Jack starts to pull over.

“Don’t,” Kent says. “Just keep on driving.”

“It stinks back here,” the officer with the messy shoes says.

“What the hell is wrong with him?” Kent asks.

“He doesn’t look too good,” the other officer says. “Pretrial jitters, I guess.”

Pretrial jitters mixed in with a bout of pretrial attempted murder, mixed in with a dash of shit sandwich.

“Joe? Hey, Joe, are you okay?” Kent asks and, for the first time in a long time, somebody sounds concerned about me. It’s touching. So touching I start gagging and then something burns my throat on its way out, ruining my second shirt of the day.

“Joe?”

I look up at her. I nod. I’m fine. Super fucking perfect. I wipe my face in my hands and my palms come away wet and there’s vomit on them. I wipe them on the shirt since it’s ruined anyway.
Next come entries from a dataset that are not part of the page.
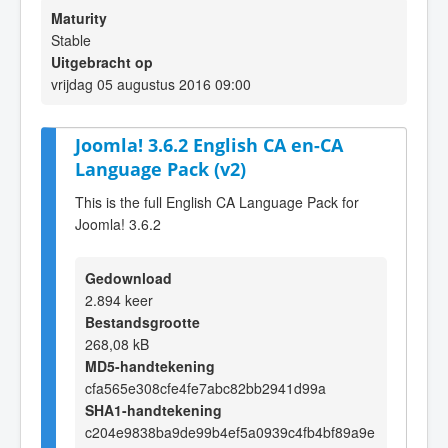
Maturity
Stable
Uitgebracht op
vrijdag 05 augustus 2016 09:00
Joomla! 3.6.2 English CA en-CA
Language Pack (v2)
This is the full English CA Language Pack for
Joomla! 3.6.2
Gedownload
2.894 keer
Bestandsgrootte
268,08 kB
MD5-handtekening
cfa565e308cfe4fe7abc82bb2941d99a
SHA1-handtekening
c204e9838ba9de99b4ef5a0939c4fb4bf89a9e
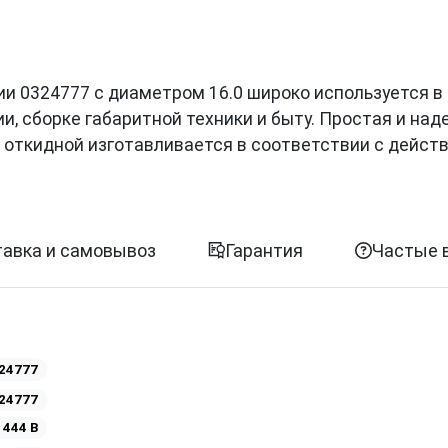
зиции 0324777 с диаметром 16.0 широко используется в
, сборке габаритной техники и быту. Простая и на
т откидной изготавливается в соответствии с дейс
авка и самовывоз
Гарантия
Частые 
24777
24777
 444 B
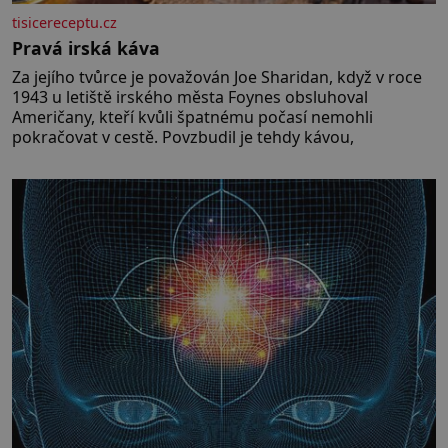
tisicereceptu.cz
Pravá irská káva
Za jejího tvůrce je považován Joe Sharidan, když v roce
1943 u letiště irského města Foynes obsluhoval
Američany, kteří kvůli špatnému počasí nemohli
pokračovat v cestě. Povzbudil je tehdy kávou,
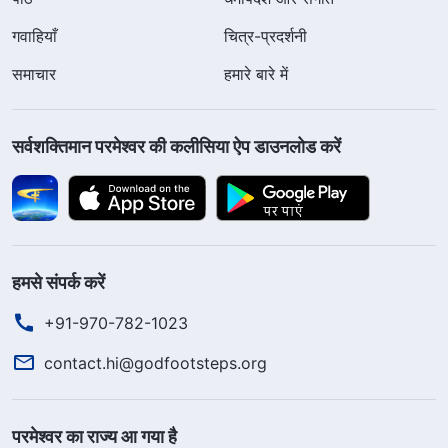
गवाहियाँ
चित्र-प्रदर्शनी
समाचार
हमारे बारे में
सर्वशक्तिमान परमेश्वर की कलीसिया ऐप डाउनलोड करें
हमसे संपर्क करें
+91-970-782-1023
contact.hi@godfootsteps.org
परमेश्वर का राज्य आ गया है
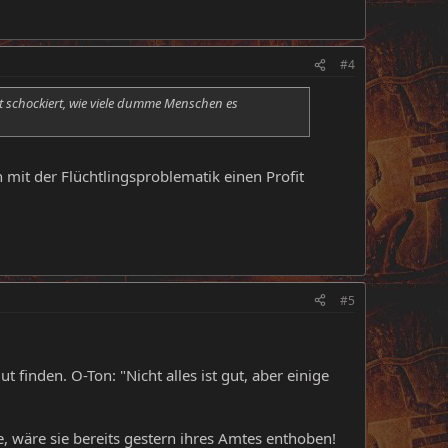
#4
st schockiert, wie viele dumme Menschen es
 mit der Flüchtlingsproblematik einen Profit
#5
 finden. O-Ton: "Nicht alles ist gut, aber einige
 wäre sie bereits gestern ihres Amtes enthoben!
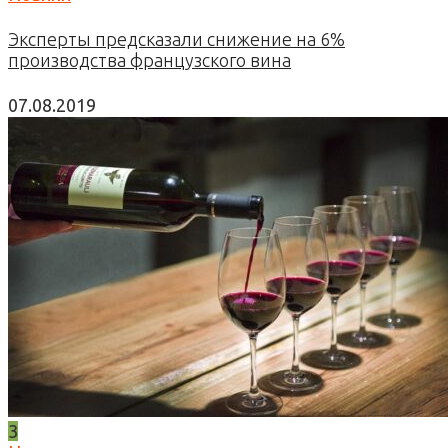
Эксперты предсказали снижение на 6%
производства французского вина
07.08.2019
3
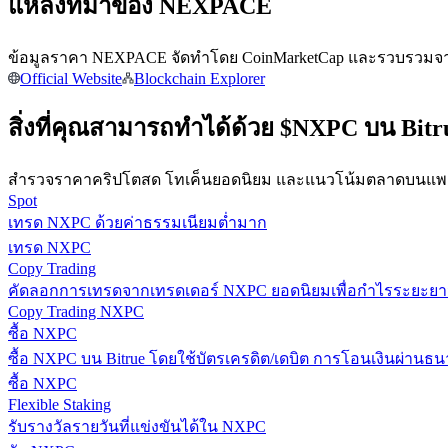
แหล่งที่มาของ NEXPACE
ข้อมูลราคา NEXPACE จัดทำโดย CoinMarketCap และรวบรวมจากตล
Official Website
Blockchain Explorer
สิ่งที่คุณสามารถทำได้ด้วย $NXPC บน Bitr
เป็นเทรดเดอร์คัดลอก
เพลิดเพลินกับการแบ่งปันผลกำไรและค่าคอมมิชชั่นการคั
สำรวจราคาคริปโตสด โทเค็นยอดนิยม และแนวโน้มตลาดบนแพลต
Spot
เทรด NXPC ด้วยค่าธรรมเนียมต่ำมาก
เทรด NXPC
Copy Trading
คัดลอกการเทรดจากเทรดเดอร์ NXPC ยอดนิยมเพื่อกำไรระยะยา
Copy Trading NXPC
ซื้อ NXPC
ซื้อ NXPC บน Bitrue โดยใช้บัตรเครดิต/เดบิต การโอนเงินผ่านธนา
ซื้อ NXPC
ข้อมูล
Flexible Staking
รับรางวัลรายวันที่แข่งขันได้ใน NXPC
การวิเคราะห์ข้อมูลขนาดใหญ่ รวมถึงข้อมูลการค้า ฯลฯ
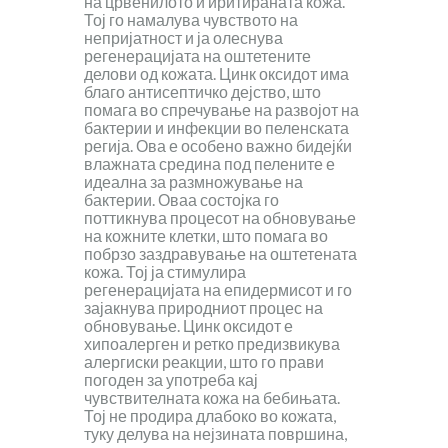
на црвенилото и иритираната кожа.
Тој го намалува чувството на
непријатност и ја олеснува
регенерацијата на оштетените
делови од кожата. Цинк оксидот има
благо антисептичко дејство, што
помага во спречување на развојот на
бактерии и инфекции во пеленската
регија. Ова е особено важно бидејќи
влажната средина под пелените е
идеална за размножување на
бактерии. Оваа состојка го
поттикнува процесот на обновување
на кожните клетки, што помага во
побрзо заздравување на оштетената
кожа. Тој ја стимулира
регенерацијата на епидермисот и го
зајакнува природниот процес на
обновување. Цинк оксидот е
хипоалерген и ретко предизвикува
алергиски реакции, што го прави
погоден за употреба кај
чувствителната кожа на бебињата.
Тој не продира длабоко во кожата,
туку делува на нејзината површина,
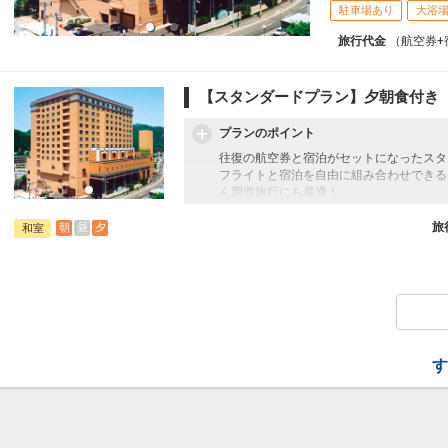
駐車場あり
大浴
旅行代金
（航空券+
【スタンダードプラン】夕朝食付き
プランのポイント
往復の航空券と宿泊がセットになったスタ
フライトと宿泊を自由に組み合わせできる
ん周遊旅行にも最適！
旅行期間中の1泊だけの宿泊や延泊・飛び
フライトは、安心のJAL（またはJALグ
旅
朝
昼
夕
和室
オプションでレンタカーや現地交通・体験
います。
※施設使用料として0～2歳の添い寝のお子様
様より添い寝は出来ません。3～11歳の
す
There are dark spots in some corners of the van and lights spots in others. Jack seems to be driving in extremely tight circles and quickly too, but when I look through the wire mesh I can see he’s not, that we’re still heading in a straight line. There is a steady stream of people flowing in the direction of the courthouse. There’s something really wrong with me, because I see Jesus and the Easter Bunny and the Lone Ranger. I see men dressed as schoolgirls, girls dressed as fairy-tale characters, fairy-tale characters drinking beer.

I see the Grim Reaper walking alongside another Grim Reaper.

I wonder if they are here for me. If it will take two of them.

I see a man wearing a Tampon of Lamb T-shirt with The Queen and Cuntry Tour stenciled across it, along with a set of dates that all passed by years ago. I close my eyes and I can see Santa Kenny looking up at me with his dying eyes, the sadness in his features. I can see him trying to cling on to a life that was spilling between his fingers.

The view darkens and changes. I think I’m going to pass out. I hold my breath and do my best to hold on as we get closer to the courthouse.